Its architectural alter ego : 1111 Lincoln Road, Miami, by Herzog & de Meuron
In 2005, the city of Miami decided to develop a new multipurpose, mixed-use building at 1111 Lincoln Road. Designed by Swiss architects Herzog & de Meuron, the project was inaugurated in 2010.
Located at the heart of one of the city’s most dynamic and lively streets, the building is entirely in tune with the development and expansion of the district.

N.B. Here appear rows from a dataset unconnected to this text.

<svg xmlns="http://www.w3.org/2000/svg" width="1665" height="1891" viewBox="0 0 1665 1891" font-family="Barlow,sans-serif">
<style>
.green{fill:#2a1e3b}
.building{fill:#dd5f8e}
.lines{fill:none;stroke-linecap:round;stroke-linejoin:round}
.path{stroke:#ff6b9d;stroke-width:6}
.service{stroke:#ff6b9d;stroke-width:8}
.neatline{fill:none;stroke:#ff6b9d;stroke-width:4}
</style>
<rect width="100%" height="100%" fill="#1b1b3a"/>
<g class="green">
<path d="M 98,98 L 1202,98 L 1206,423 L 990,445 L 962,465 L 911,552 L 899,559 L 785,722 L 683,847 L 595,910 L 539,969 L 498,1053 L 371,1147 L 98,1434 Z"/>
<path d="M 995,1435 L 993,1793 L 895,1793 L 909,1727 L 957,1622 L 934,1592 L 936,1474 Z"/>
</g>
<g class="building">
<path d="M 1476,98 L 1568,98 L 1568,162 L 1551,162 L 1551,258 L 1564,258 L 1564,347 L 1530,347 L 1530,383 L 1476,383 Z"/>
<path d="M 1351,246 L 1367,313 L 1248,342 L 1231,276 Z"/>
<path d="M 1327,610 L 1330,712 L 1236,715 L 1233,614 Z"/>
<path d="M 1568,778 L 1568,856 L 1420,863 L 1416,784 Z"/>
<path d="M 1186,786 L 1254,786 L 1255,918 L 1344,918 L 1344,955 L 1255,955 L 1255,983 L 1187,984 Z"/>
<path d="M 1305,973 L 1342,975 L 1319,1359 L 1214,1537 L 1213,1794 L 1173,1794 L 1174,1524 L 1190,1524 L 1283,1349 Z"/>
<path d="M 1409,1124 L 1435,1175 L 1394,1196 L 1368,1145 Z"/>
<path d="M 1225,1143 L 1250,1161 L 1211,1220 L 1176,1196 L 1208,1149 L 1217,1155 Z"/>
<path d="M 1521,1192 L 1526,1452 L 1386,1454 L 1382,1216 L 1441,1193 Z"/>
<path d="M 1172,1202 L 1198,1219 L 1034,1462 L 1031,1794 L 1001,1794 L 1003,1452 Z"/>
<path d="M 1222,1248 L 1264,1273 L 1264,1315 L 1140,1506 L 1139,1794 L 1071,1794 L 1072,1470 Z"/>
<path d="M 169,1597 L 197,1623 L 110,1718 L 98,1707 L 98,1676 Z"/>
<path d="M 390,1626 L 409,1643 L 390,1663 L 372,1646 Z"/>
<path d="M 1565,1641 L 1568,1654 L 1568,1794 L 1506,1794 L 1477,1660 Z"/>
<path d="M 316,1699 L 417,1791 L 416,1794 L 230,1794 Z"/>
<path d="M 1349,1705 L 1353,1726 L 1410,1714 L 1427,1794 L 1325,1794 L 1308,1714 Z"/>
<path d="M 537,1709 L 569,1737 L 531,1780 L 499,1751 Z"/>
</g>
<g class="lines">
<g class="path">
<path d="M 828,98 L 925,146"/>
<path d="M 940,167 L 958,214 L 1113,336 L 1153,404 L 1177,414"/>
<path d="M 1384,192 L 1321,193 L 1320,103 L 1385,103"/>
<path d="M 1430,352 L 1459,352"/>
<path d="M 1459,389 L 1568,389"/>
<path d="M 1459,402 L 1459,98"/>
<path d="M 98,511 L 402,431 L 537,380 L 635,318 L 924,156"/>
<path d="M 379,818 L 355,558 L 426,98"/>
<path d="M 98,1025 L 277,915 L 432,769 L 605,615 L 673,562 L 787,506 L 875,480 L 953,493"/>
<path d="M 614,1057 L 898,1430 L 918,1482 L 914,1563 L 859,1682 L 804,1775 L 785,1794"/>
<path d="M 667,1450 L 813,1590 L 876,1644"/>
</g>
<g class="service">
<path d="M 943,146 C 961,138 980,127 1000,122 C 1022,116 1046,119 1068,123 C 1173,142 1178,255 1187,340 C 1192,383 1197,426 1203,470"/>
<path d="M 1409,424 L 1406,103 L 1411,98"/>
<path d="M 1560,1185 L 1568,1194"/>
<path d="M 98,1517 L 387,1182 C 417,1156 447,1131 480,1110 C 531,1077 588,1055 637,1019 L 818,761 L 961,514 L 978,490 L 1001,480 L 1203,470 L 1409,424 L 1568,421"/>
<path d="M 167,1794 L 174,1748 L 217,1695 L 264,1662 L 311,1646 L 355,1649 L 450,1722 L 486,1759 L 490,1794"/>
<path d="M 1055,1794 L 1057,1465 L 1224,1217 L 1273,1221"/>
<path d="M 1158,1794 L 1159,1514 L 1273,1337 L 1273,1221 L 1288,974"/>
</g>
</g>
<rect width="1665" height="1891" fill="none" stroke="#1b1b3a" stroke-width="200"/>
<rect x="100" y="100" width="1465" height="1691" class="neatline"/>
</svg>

Housing a car park, a shopping mall, as well as a private residence, the architecture of the building represents a complete break with all known traditional design codes and indeed totally reinvents them.
The architects offer a façade-free structure open onto the outside world and revealing the heart of the building, with majestic proportions playing across several levels. The modular areas are also designed to host temporary events. The sculptural unenclosed staircase connecting all floors is located at the center of the building and enables visitors to discover the premises, with natural circulation inevitably leading to vantage points fromwhich to enjoy panoramic ocean views. The car park is distinguished by concrete slabs serving as ramps, columns and floor plates, with the location and form of these elements resulting from a series of forces acting upon each other.
The overall architecture plays with light, chiaroscuro effects, solids and voids, radiating structural simplicity within conceptual complexity.
The same mindset can be seen in the shapes and structure of the Rotonde de Cartier Earth and Moon. Both of these fascinate and intrigue us, capturing our attention by superimposed elements, and showcasing inseparably entwined and complete mastery of both technology and history.